___ Given information

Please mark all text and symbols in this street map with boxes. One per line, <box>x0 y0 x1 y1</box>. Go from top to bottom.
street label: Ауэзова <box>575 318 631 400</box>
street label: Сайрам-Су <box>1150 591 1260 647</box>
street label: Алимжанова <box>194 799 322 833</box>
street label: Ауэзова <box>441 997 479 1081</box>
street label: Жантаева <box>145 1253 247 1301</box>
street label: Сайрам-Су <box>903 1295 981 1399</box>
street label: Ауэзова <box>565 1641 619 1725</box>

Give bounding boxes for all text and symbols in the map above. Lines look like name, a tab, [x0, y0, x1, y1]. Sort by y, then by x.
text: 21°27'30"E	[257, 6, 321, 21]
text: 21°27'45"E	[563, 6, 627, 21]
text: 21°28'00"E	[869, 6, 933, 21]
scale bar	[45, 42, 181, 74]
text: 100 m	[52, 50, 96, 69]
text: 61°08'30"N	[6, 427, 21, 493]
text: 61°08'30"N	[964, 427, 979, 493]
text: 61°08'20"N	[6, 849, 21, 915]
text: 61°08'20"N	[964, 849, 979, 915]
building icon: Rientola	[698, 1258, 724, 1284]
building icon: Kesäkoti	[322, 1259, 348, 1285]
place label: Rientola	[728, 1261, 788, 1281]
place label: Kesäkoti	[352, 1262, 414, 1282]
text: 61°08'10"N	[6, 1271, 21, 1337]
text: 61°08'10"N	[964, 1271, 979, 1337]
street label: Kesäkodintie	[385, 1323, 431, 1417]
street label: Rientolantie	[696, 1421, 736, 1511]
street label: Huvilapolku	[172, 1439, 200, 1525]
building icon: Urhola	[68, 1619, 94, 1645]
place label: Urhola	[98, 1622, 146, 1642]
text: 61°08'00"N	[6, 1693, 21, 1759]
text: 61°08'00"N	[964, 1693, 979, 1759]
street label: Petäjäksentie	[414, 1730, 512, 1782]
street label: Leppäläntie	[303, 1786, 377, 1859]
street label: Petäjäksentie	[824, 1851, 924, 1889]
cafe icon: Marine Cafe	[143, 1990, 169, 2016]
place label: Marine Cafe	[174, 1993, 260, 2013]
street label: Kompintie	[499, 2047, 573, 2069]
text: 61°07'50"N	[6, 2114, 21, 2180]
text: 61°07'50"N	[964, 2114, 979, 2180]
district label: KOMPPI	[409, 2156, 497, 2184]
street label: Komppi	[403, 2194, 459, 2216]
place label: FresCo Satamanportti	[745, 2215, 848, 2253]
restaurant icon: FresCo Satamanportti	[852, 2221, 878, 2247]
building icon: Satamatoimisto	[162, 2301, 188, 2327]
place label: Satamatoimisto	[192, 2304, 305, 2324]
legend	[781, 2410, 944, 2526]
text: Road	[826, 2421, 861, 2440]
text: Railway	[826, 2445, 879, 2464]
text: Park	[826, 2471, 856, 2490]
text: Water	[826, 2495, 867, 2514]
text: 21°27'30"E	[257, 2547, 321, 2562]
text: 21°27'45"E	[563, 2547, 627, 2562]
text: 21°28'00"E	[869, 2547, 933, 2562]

______

Exercise aim – With the line containing "Give bounding boxes" as the first and the final line of the records as the last, copy that span exactly and nothing more.

Result –
Give bounding boxes for all text and symbols in the map above. Lines look like name, a tab, [x0, y0, x1, y1]. Sort by y, then by x.
text: 21°27'30"E	[257, 6, 321, 21]
text: 21°27'45"E	[563, 6, 627, 21]
text: 21°28'00"E	[869, 6, 933, 21]
scale bar	[45, 42, 181, 74]
text: 100 m	[52, 50, 96, 69]
text: 61°08'30"N	[6, 427, 21, 493]
text: 61°08'30"N	[964, 427, 979, 493]
text: 61°08'20"N	[6, 849, 21, 915]
text: 61°08'20"N	[964, 849, 979, 915]
building icon: Rientola	[698, 1258, 724, 1284]
building icon: Kesäkoti	[322, 1259, 348, 1285]
place label: Rientola	[728, 1261, 788, 1281]
place label: Kesäkoti	[352, 1262, 414, 1282]
text: 61°08'10"N	[6, 1271, 21, 1337]
text: 61°08'10"N	[964, 1271, 979, 1337]
street label: Kesäkodintie	[385, 1323, 431, 1417]
street label: Rientolantie	[696, 1421, 736, 1511]
street label: Huvilapolku	[172, 1439, 200, 1525]
building icon: Urhola	[68, 1619, 94, 1645]
place label: Urhola	[98, 1622, 146, 1642]
text: 61°08'00"N	[6, 1693, 21, 1759]
text: 61°08'00"N	[964, 1693, 979, 1759]
street label: Petäjäksentie	[414, 1730, 512, 1782]
street label: Leppäläntie	[303, 1786, 377, 1859]
street label: Petäjäksentie	[824, 1851, 924, 1889]
cafe icon: Marine Cafe	[143, 1990, 169, 2016]
place label: Marine Cafe	[174, 1993, 260, 2013]
street label: Kompintie	[499, 2047, 573, 2069]
text: 61°07'50"N	[6, 2114, 21, 2180]
text: 61°07'50"N	[964, 2114, 979, 2180]
district label: KOMPPI	[409, 2156, 497, 2184]
street label: Komppi	[403, 2194, 459, 2216]
place label: FresCo Satamanportti	[745, 2215, 848, 2253]
restaurant icon: FresCo Satamanportti	[852, 2221, 878, 2247]
building icon: Satamatoimisto	[162, 2301, 188, 2327]
place label: Satamatoimisto	[192, 2304, 305, 2324]
legend	[781, 2410, 944, 2526]
text: Road	[826, 2421, 861, 2440]
text: Railway	[826, 2445, 879, 2464]
text: Park	[826, 2471, 856, 2490]
text: Water	[826, 2495, 867, 2514]
text: 21°27'30"E	[257, 2547, 321, 2562]
text: 21°27'45"E	[563, 2547, 627, 2562]
text: 21°28'00"E	[869, 2547, 933, 2562]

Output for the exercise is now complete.